Cryptocurrencies

Cryptocurrency in Conflict Zones: Risks and Opportunities

For the past two weeks, the world’s attention has been firmly fixed on Afghanistan. One critical challenge, both for those fleeing and those left behind, is access to money.  The banking system is on the verge of collapse, with many branches closed and those which are open quickly running out of cash. There are long-term concerns for what Taliban rule will mean for the economy and for people’s livelihoods. In the face of this uncertainty, a small but increasing number of Afghans are reportedly turning to cryptocurrency as a way to shore up their savings, evade Taliban oversight, and maintain international access.

There have been similar developments in other conflict zones and politically unstable countries. According to a Guardian article earlier this year, Libya, Palestine and Syria neared the top in online searches for bitcoin and other digital currencies, and there are reports of growing usage in troubled countries including Venezuela, Iran, Zimbabwe and Lebanon. Many of these countries have a substantial middle class with moderate levels of savings and financial literacy and high internet penetration rates - the ideal conditions for crypto adoption. The phenomenon has gained scholarly attention; Boston University convened a task force in 2015 to explore how cryptocurrencies could provide assistance in conflict zones. So how realistic is this idea?  And what financial crime challenges would wider adoption bring in its wake?

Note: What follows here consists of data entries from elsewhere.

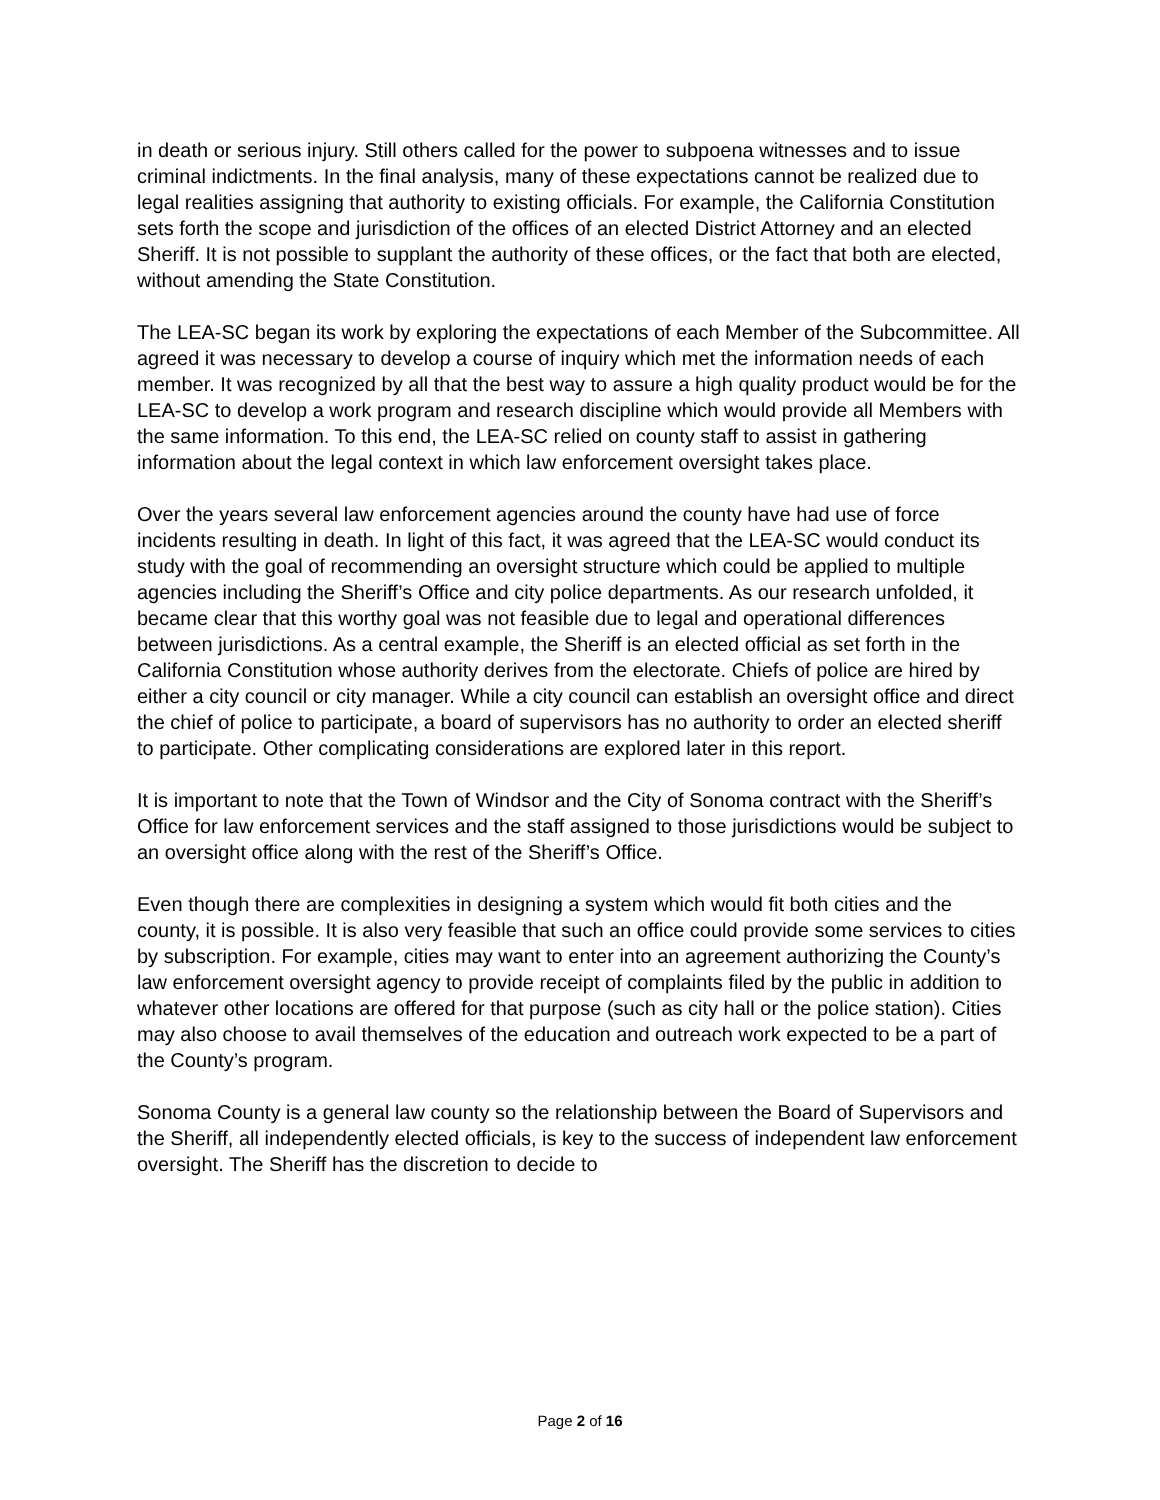in death or serious injury. Still others called for the power to subpoena witnesses and to issue criminal indictments. In the final analysis, many of these expectations cannot be realized due to legal realities assigning that authority to existing officials. For example, the California Constitution sets forth the scope and jurisdiction of the offices of an elected District Attorney and an elected Sheriff. It is not possible to supplant the authority of these offices, or the fact that both are elected, without amending the State Constitution.
The LEA-SC began its work by exploring the expectations of each Member of the Subcommittee. All agreed it was necessary to develop a course of inquiry which met the information needs of each member. It was recognized by all that the best way to assure a high quality product would be for the LEA-SC to develop a work program and research discipline which would provide all Members with the same information. To this end, the LEA-SC relied on county staff to assist in gathering information about the legal context in which law enforcement oversight takes place.
Over the years several law enforcement agencies around the county have had use of force incidents resulting in death. In light of this fact, it was agreed that the LEA-SC would conduct its study with the goal of recommending an oversight structure which could be applied to multiple agencies including the Sheriff’s Office and city police departments. As our research unfolded, it became clear that this worthy goal was not feasible due to legal and operational differences between jurisdictions. As a central example, the Sheriff is an elected official as set forth in the California Constitution whose authority derives from the electorate. Chiefs of police are hired by either a city council or city manager. While a city council can establish an oversight office and direct the chief of police to participate, a board of supervisors has no authority to order an elected sheriff to participate. Other complicating considerations are explored later in this report.
It is important to note that the Town of Windsor and the City of Sonoma contract with the Sheriff’s Office for law enforcement services and the staff assigned to those jurisdictions would be subject to an oversight office along with the rest of the Sheriff’s Office.
Even though there are complexities in designing a system which would fit both cities and the county, it is possible. It is also very feasible that such an office could provide some services to cities by subscription. For example, cities may want to enter into an agreement authorizing the County’s law enforcement oversight agency to provide receipt of complaints filed by the public in addition to whatever other locations are offered for that purpose (such as city hall or the police station). Cities may also choose to avail themselves of the education and outreach work expected to be a part of the County’s program.
Sonoma County is a general law county so the relationship between the Board of Supervisors and the Sheriff, all independently elected officials, is key to the success of independent law enforcement oversight. The Sheriff has the discretion to decide to
Page 2 of 16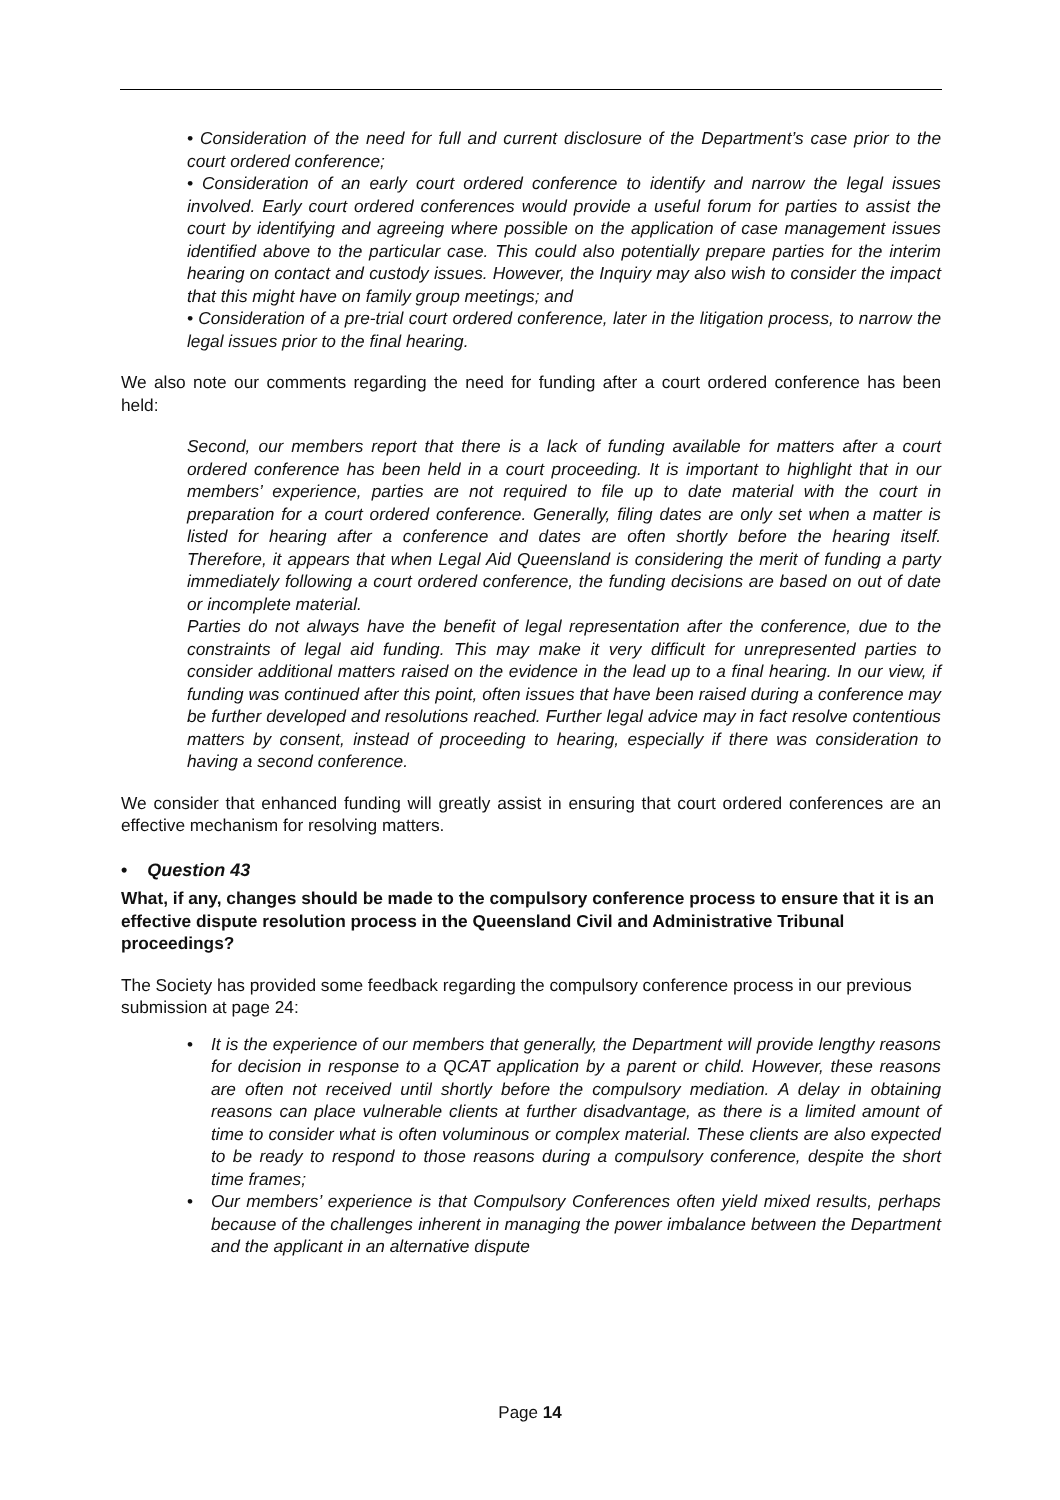• Consideration of the need for full and current disclosure of the Department’s case prior to the court ordered conference;
• Consideration of an early court ordered conference to identify and narrow the legal issues involved. Early court ordered conferences would provide a useful forum for parties to assist the court by identifying and agreeing where possible on the application of case management issues identified above to the particular case. This could also potentially prepare parties for the interim hearing on contact and custody issues. However, the Inquiry may also wish to consider the impact that this might have on family group meetings; and
• Consideration of a pre-trial court ordered conference, later in the litigation process, to narrow the legal issues prior to the final hearing.
We also note our comments regarding the need for funding after a court ordered conference has been held:
Second, our members report that there is a lack of funding available for matters after a court ordered conference has been held in a court proceeding. It is important to highlight that in our members’ experience, parties are not required to file up to date material with the court in preparation for a court ordered conference. Generally, filing dates are only set when a matter is listed for hearing after a conference and dates are often shortly before the hearing itself. Therefore, it appears that when Legal Aid Queensland is considering the merit of funding a party immediately following a court ordered conference, the funding decisions are based on out of date or incomplete material.
Parties do not always have the benefit of legal representation after the conference, due to the constraints of legal aid funding. This may make it very difficult for unrepresented parties to consider additional matters raised on the evidence in the lead up to a final hearing. In our view, if funding was continued after this point, often issues that have been raised during a conference may be further developed and resolutions reached. Further legal advice may in fact resolve contentious matters by consent, instead of proceeding to hearing, especially if there was consideration to having a second conference.
We consider that enhanced funding will greatly assist in ensuring that court ordered conferences are an effective mechanism for resolving matters.
• Question 43
What, if any, changes should be made to the compulsory conference process to ensure that it is an effective dispute resolution process in the Queensland Civil and Administrative Tribunal proceedings?
The Society has provided some feedback regarding the compulsory conference process in our previous submission at page 24:
• It is the experience of our members that generally, the Department will provide lengthy reasons for decision in response to a QCAT application by a parent or child. However, these reasons are often not received until shortly before the compulsory mediation. A delay in obtaining reasons can place vulnerable clients at further disadvantage, as there is a limited amount of time to consider what is often voluminous or complex material. These clients are also expected to be ready to respond to those reasons during a compulsory conference, despite the short time frames;
• Our members’ experience is that Compulsory Conferences often yield mixed results, perhaps because of the challenges inherent in managing the power imbalance between the Department and the applicant in an alternative dispute
Page 14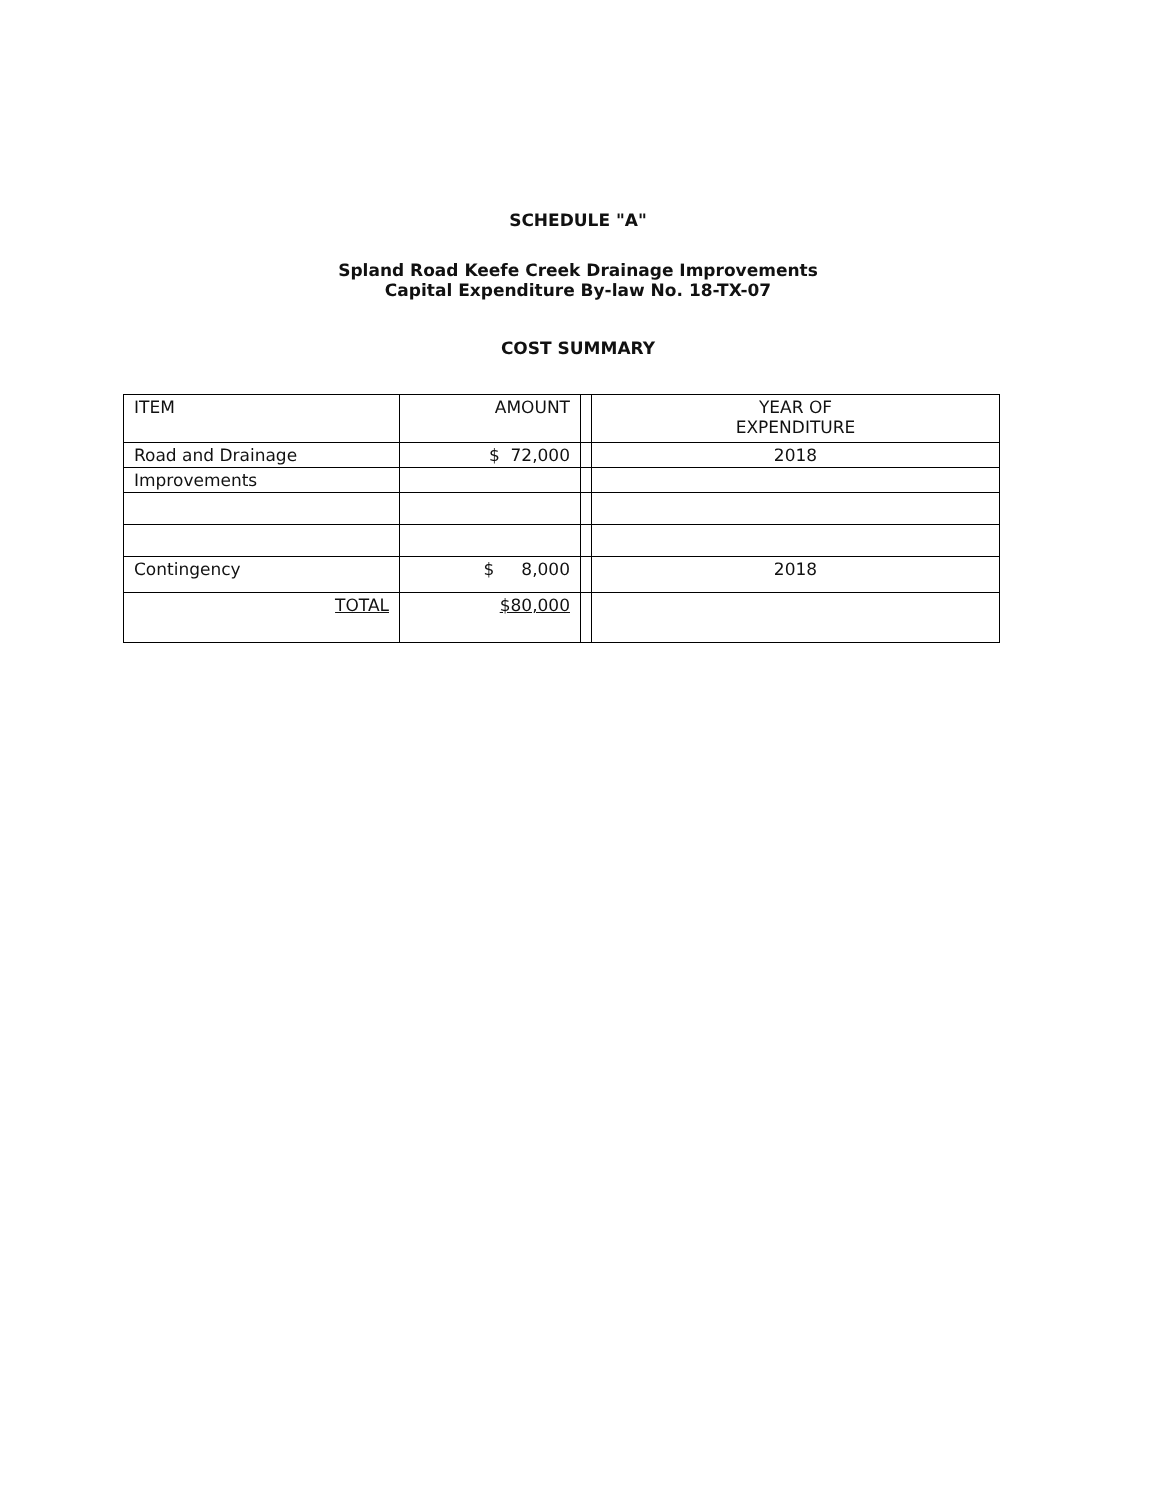SCHEDULE "A"
Spland Road Keefe Creek Drainage Improvements
Capital Expenditure By-law No. 18-TX-07
COST SUMMARY
| ITEM | AMOUNT | | YEAR OF EXPENDITURE |
| Road and Drainage | $ 72,000 | | 2018 |
| Improvements | | | |
| Contingency | $ 8,000 | | 2018 |
| TOTAL | $80,000 | | |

Unlike in developed markets, where crypto adoption was initially driven by ideology and later by speculation, in fragile states adoption is mostly driven by practical need. Virtual currencies can offer solutions to a number of critical problems:

  • Inflation: despite the inherent instability of crypto assets themselves, they can be a good hedge in jurisdictions afflicted by severe currency depreciation. Both Venezuela and Iran have witnessed increasing crypto adoption in the face of dramatic inflation - in Venezuela’s case, peaking at 10,000,000% in 2019. Wealthier individuals in such countries have previously turned to stock markets and physical assets such as gold and property to protect their wealth, but crypto offers a more accessible option to those with smaller amounts to invest.

  • Circumventing sanctions controls: crypto is sometimes the only solution for those in sanctioned countries who cannot move money abroad any other way. Many small businesses and freelancers in Iran, for instance, choose to be paid in crypto as they are not able to receive international bank transfers or use services like PayPal.  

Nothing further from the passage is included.